Some will answer with traditional references to established religions. They will name a religious book such as the Bible or the Koran. Others will specify Jesus, while others take a more generic route and simply say, “prayer.”

Yet there are many, and I hope you’re not one of them, who cock their head like a dog listening to a high-pitched sound and have no earthly idea what I’m talking about.

It’s really the same question Delilah asked the strong man Samson in a Sunday school favorite from the Judeo-Christian Scriptures.

You may remember the story of this long-haired muscle man who likely looked more like a Venice Beach muscle-head than a Bible character. With all that charm, he hooked up with Delilah, a woman from the dreaded Philistines.

With the subtlety of a bazooka, Delilah drilled Samson as to the secret of his strength. Samson concocted some crazy answer and Delilah called her Philistine bruisers to take Samson down.

When the hit men arrived, she woke Samson with a line sounding like a two-bit melodrama, “Samson, Samson, the Philistines are upon you!” (Hiss, boo, hiss.)

Then in a scene from “Batman,” (pow, biff, bang, sock, splat) Samson took them all down.

Samson had lied to Delilah, kept his strength and served up some sucker punches. This scenario was repeated three times until Samson finally told Delilah the secret only his hairdresser would know for sure: His strength would leave him if his hair was cut.

The Philistines then descended on Samson, buzzed him, bound him and blinded him. Alas, all seemed lost for our hero.

But here’s the rub in the story. Samson didn’t really get his strength from his hair. I know that’s what Miss Myrtle taught me in Sunday school, but the truth is a little more complicated than that.

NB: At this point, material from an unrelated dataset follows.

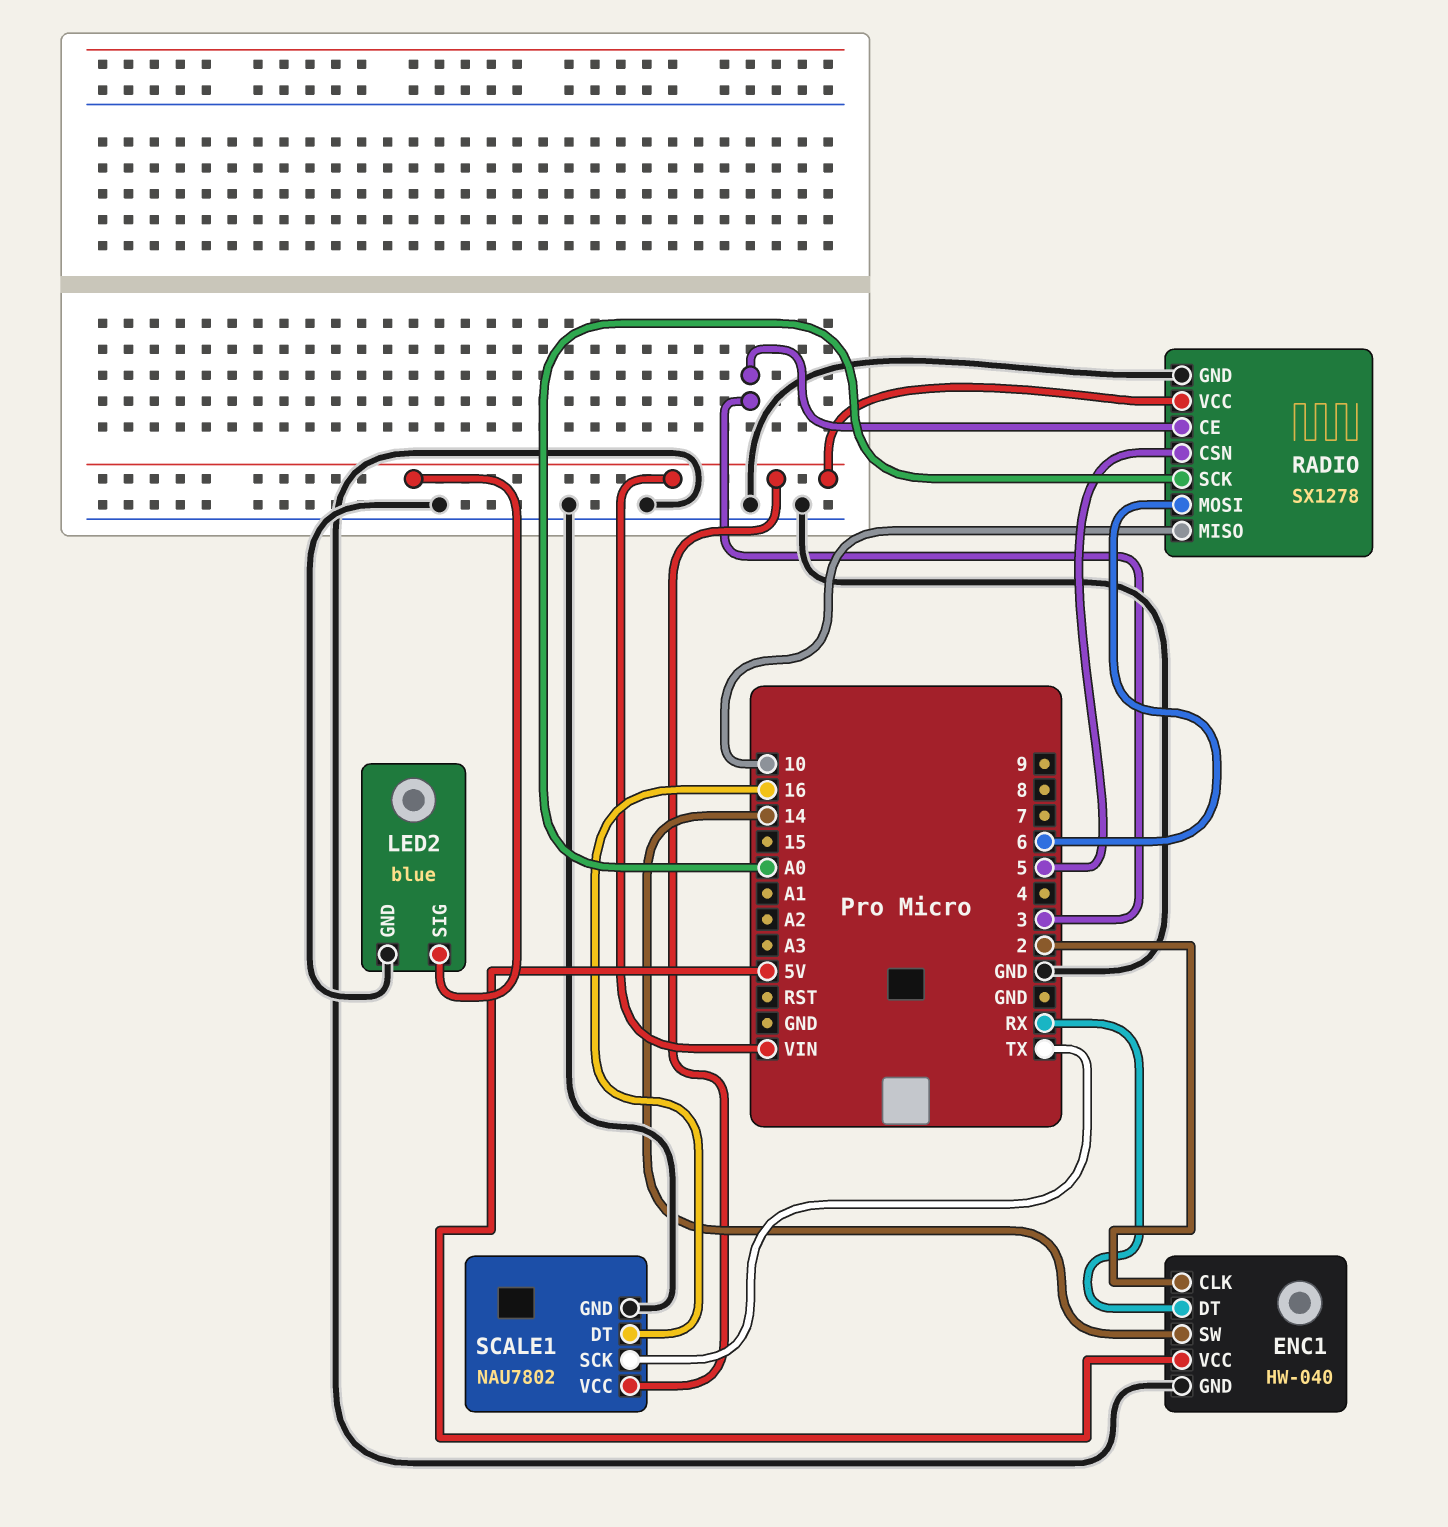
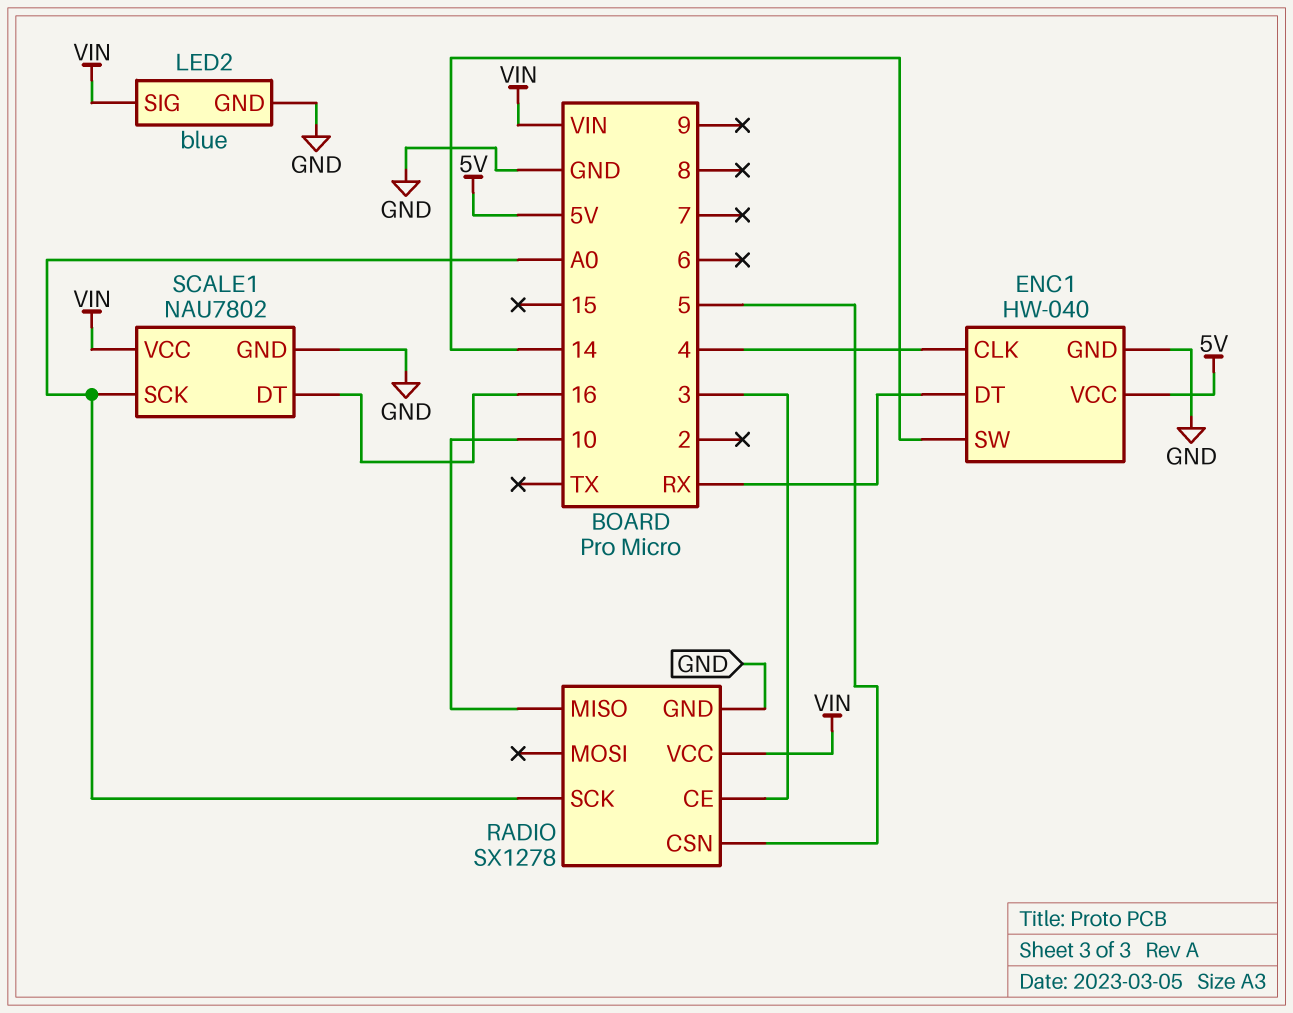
ENC1 pin CLK: 2 -> 4
RADIO pin MOSI: 6 -> none
SCALE1 pin SCK: TX -> A0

Samson was a part of a religious order that took a vow before God not to cut his hair. He didn’t get his strength from his hair. He got his strength from the integrity that came to him from keeping his promises. When he lost the integrity, he lost the source of his real strength.

The story ends with God restoring Samson’s strength, and in a suicidal burst of energy, he literally brought the house down on himself and his enemies — not
your typical hero ending, but Samson died, in touch once again with the source of his real strength.

This past month, I had occasion to pose my question of strength to a 10-year-old cancer patient.

She told me her strength was coming from the prayer her grandfather taught her. Then, I asked her what kind of cancer she had. She didn’t really know.

“It isn’t good,” she said.

She’s right, it isn’t good, but this little balding girl, more than many I’ve met, seemed to be in touch with the source of her strength and, come what may, she’s counting on that strength to sustain her.

So where does your strength come from?

Psalm 121 points us to where we might look for that strength: “I look up to the mountains; does my strength come from the mountains? No, my strength comes from God, who made heaven, and earth, and mountains.”